> **本文抜粋**:
#####

焦点距離の差:その2>遠近感
ではそれぞれのワイド端で風景を撮ってみましょう。
OLYMPUS CAMEDIA C-730UltraZoom(38mm 相当). |
CASIO EXILIM EX-Z3(35mm 相当). |
RICOH Caplio G4Wide(28mm 相当). |
各機種によって明るさや色合いはいろいろ違ってくるのですが*1それはまぁおいといて。どうでしょうか。写っている広さの範囲も重要ですが、G4Wide だけやけに鳥居が遠いように思えませんか?
実は焦点距離の差は画角だけでなく、遠近感(パース)にも作用します。もうちょっと作例を見てみましょう。
Caplio G4Wide(28mm 相当) |
これをズームをテレ端にし、ウシの頭を同じくらいの大きさになるまで後ろに移動したのがこれ。
Caplio G4Wide(85mm 相当) |
これが焦点距離の差によるパースの差です。焦点距離が短くなればなるほどパースがダイナミックになり、焦点距離が長くなればなるほど遠近感は少なくなります。
もう少しわかりやすい形でお見せしましょう。
Caplio G4Wide(34mm 相当) |
Caplio G4Wide(57mm 相当) |
さらにテレ端までズームしてみましょう。
Caplio G4Wide(85mm 相当) |
逆にテレ端からの例をお見せしましょう。実は以前やった【「マクロに強い」とは何か】と同種の話なんですが……。

#####

> **設問 A**:
焦点距離と遠近感についての文章をもとに、次の問いに答えてください。
(i) OLYMPUS CAMEDIA C-730UltraZoom のワイド端は何mm相当と記されていますか。
(ii) 三機種のワイド端で風景を撮り比べた際、G4Wide だけ何がやけに遠いように思えるとされていますか。
(iii) 焦点距離が長くなればなるほど、遠近感はどうなると述べられていますか。
> **設問 B**: 焦点距離と遠近感についての文章を、最後の文の直後から書き継いでください。

(保存済みデータ項目)
#####

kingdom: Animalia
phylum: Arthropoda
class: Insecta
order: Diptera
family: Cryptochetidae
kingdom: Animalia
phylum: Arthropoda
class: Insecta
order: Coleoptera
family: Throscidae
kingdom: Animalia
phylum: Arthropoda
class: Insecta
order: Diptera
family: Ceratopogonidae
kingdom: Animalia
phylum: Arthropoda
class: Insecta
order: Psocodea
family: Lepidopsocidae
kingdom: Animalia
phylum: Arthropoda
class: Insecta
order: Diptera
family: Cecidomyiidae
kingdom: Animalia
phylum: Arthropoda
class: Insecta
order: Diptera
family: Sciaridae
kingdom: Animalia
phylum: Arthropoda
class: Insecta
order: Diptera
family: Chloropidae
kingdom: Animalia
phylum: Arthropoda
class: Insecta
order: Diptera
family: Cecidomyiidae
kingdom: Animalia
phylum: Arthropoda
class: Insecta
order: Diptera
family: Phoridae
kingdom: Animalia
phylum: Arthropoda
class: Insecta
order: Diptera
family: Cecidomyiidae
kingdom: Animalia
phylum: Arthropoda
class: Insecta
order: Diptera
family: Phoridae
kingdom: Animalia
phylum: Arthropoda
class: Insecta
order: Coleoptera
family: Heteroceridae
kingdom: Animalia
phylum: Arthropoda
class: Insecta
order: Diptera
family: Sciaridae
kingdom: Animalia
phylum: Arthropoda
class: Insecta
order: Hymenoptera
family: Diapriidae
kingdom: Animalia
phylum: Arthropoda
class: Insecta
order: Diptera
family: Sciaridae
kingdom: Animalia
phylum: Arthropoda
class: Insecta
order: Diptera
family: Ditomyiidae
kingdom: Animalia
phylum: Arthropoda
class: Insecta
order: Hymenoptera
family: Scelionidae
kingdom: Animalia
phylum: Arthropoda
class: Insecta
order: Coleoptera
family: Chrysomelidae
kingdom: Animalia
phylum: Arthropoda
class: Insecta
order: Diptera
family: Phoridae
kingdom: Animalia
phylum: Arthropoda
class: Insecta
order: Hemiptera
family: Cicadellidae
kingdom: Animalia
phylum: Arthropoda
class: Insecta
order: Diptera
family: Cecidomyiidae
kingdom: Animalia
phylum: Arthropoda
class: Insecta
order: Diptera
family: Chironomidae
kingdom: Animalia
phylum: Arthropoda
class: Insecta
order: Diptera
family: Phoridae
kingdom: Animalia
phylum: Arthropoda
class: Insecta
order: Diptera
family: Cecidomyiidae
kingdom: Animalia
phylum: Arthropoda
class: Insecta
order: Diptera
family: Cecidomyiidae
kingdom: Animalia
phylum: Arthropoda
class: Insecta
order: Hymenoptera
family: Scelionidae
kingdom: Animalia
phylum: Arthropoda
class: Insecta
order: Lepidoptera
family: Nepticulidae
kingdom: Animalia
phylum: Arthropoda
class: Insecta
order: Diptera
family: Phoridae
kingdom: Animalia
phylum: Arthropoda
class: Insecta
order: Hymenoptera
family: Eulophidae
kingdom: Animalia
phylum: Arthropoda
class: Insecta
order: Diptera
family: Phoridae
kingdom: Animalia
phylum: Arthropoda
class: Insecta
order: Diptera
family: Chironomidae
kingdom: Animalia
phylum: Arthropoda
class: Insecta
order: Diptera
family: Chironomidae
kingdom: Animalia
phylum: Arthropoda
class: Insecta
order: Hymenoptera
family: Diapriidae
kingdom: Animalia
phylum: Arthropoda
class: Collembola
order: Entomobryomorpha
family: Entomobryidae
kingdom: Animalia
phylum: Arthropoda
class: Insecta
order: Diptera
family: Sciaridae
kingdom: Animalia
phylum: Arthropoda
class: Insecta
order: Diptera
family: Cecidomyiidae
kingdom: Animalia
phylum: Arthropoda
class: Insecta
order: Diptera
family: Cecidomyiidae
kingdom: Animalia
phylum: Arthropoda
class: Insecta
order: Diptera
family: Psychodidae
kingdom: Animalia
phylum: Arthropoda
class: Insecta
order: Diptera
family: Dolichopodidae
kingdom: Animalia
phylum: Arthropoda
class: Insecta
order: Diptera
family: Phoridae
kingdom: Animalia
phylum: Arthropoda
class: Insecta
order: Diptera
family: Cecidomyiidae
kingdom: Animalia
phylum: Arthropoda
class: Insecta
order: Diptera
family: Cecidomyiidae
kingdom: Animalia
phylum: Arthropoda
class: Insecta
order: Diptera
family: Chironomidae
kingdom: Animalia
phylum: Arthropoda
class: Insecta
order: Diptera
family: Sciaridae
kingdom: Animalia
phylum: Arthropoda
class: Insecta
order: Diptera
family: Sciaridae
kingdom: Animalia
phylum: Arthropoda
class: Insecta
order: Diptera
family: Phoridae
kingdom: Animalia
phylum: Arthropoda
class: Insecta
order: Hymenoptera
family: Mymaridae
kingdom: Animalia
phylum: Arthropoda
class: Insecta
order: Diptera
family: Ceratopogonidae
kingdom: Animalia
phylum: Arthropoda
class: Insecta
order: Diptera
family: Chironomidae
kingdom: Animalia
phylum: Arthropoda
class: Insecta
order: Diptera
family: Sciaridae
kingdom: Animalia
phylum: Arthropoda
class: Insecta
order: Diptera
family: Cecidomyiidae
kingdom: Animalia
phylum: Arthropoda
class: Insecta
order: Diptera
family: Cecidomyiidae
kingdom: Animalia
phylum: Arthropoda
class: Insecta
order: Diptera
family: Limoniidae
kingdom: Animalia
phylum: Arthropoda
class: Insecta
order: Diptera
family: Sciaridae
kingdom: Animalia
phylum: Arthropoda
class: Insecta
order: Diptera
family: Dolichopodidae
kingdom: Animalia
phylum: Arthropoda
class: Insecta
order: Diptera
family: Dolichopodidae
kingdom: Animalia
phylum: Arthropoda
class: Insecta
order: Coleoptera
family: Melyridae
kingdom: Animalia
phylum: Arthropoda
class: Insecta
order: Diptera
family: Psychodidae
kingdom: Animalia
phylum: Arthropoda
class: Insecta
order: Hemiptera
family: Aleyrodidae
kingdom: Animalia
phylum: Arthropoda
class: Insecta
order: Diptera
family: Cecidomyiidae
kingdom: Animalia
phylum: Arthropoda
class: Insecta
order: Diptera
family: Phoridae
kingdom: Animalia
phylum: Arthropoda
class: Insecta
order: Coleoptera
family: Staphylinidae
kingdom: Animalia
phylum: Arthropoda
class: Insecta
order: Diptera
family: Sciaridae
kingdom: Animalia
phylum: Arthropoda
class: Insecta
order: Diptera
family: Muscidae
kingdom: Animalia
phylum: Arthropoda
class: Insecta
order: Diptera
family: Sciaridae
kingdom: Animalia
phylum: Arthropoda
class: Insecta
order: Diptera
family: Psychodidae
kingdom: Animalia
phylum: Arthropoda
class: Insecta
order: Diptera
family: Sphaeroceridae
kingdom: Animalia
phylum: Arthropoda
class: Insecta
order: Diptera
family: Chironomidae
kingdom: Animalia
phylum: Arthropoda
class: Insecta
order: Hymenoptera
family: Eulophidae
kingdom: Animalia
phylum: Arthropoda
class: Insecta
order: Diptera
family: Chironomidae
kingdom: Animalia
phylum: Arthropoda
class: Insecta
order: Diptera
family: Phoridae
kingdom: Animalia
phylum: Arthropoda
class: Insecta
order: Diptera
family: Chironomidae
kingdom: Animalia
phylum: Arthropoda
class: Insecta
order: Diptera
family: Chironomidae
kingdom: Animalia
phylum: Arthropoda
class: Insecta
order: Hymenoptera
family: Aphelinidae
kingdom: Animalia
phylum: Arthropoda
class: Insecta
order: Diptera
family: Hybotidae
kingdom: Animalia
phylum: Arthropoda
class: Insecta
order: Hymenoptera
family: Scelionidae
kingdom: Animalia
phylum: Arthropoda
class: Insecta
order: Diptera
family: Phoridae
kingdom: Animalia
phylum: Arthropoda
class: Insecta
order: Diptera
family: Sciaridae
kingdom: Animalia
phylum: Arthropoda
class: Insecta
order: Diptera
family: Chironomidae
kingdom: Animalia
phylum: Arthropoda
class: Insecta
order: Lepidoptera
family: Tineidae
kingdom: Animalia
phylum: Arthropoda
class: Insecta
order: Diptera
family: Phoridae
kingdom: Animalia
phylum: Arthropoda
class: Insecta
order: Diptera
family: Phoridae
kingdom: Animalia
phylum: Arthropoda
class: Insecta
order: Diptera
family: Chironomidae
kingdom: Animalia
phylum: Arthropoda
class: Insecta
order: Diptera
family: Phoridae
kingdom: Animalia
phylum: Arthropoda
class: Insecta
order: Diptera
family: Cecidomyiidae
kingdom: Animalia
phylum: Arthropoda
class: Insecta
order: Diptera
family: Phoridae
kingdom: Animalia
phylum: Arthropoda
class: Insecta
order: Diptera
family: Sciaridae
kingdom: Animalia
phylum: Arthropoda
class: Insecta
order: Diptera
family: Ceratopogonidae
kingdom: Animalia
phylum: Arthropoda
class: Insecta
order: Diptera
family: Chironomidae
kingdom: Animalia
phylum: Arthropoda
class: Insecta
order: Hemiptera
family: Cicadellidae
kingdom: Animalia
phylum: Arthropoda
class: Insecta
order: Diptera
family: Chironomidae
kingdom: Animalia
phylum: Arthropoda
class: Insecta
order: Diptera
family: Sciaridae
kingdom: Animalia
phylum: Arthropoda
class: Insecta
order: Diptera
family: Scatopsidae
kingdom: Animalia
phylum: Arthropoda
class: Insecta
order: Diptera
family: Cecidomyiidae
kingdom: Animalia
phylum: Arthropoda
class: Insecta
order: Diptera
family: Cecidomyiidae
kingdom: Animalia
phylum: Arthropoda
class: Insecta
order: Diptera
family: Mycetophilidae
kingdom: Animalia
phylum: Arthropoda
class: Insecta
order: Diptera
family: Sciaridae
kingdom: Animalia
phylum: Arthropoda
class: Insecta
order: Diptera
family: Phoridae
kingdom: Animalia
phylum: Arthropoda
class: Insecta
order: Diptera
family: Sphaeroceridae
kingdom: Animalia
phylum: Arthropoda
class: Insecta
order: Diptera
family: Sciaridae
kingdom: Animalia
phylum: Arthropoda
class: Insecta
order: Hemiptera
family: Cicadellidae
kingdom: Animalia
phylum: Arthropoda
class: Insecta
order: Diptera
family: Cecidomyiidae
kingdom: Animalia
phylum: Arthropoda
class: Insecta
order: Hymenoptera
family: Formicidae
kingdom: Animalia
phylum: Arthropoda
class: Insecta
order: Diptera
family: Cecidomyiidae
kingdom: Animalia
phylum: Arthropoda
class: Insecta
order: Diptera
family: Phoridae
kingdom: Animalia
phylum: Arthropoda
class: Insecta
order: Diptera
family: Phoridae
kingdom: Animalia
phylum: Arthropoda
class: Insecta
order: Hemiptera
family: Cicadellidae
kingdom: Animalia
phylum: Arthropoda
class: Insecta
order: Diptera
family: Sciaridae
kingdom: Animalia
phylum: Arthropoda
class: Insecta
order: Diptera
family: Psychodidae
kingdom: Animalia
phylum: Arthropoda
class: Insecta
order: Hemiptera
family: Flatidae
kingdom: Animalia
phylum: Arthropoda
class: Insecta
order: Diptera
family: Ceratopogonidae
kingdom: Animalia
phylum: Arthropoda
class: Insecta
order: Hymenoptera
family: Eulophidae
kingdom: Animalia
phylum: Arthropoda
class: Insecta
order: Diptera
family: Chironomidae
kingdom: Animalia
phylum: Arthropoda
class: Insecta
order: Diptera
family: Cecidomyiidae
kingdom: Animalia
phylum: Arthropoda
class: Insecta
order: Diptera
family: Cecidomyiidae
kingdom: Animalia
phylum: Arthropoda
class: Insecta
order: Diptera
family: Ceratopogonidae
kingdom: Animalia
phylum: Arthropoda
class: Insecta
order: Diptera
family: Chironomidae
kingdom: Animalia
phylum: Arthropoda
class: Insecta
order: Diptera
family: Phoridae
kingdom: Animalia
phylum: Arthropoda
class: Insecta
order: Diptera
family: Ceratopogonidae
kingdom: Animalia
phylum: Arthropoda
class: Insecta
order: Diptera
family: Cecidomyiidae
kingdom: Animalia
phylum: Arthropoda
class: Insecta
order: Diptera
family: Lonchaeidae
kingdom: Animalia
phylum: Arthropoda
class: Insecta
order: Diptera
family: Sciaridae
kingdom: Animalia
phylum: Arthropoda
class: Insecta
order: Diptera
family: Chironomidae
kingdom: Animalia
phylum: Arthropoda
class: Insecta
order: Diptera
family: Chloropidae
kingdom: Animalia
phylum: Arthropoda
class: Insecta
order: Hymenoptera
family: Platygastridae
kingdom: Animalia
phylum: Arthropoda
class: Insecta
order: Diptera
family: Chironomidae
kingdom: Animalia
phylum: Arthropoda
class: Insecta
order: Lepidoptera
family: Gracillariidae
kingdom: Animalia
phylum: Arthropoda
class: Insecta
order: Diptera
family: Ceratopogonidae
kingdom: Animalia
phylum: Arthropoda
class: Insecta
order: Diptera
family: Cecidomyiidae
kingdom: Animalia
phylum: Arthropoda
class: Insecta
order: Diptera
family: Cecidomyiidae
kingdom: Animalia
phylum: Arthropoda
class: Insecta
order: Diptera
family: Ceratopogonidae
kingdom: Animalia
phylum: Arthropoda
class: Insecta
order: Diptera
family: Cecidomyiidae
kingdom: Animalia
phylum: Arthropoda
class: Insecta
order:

#####

> **解答欄 A**:
(i) 38mm相当
(ii) 鳥居
(iii) 少なくなる

> **解答欄 B**:
Caplio G4Wide(85mm 相当) |
すると……
Caplio G4Wide(34mm 相当) |
以上のことから、より自然なパースで撮影したい時は、焦点距離を長くする、つまりできるだけズームする必要があるわけです。
実は人間の目の遠近感は、焦点距離 50mm 相当と言われています。これが一眼レフの世界で 50mm レンズが標準レンズと言われている理由です。3倍ズームのデジカメなら、ちょうどズームの半分くらいですね。また 50mm 〜 80mm*3のレンズは俗に「ポートレートレンズ」と呼ばれています。これはおにゃのこを撮る時、上のウィンリィみたいに変なパースが付かず、かつバストショットを撮るのに最適な画角*4が得られるからです。世の中には 50mm 単焦点レンズ一本で仕事をしているプロカメラマンも居ます。
ただもちろん、さっきのウシなんかはあれはあれでカッコイイので、遠近感をつけてダイナミックな構図にしたいときはワイド側を使いましょう。要は使い分けです。*5
逆にワイドにするとダイナミックになる事を利用すれば、
G4Wide(ワイド端) | G4Wide(テレ端) |
「3倍ズーム」のデジカメが市場に多い理由は、使いやすい 35mm 相当のワイドから 50mm 相当という標準レンズの焦点距離を通り、80mm 相当のポートレートレンズの焦点距離も含み、もうちょっと望遠が効く、という一般的な人にとって使いやすい焦点距離をもっていることにあります。風景も撮れば人も撮るし。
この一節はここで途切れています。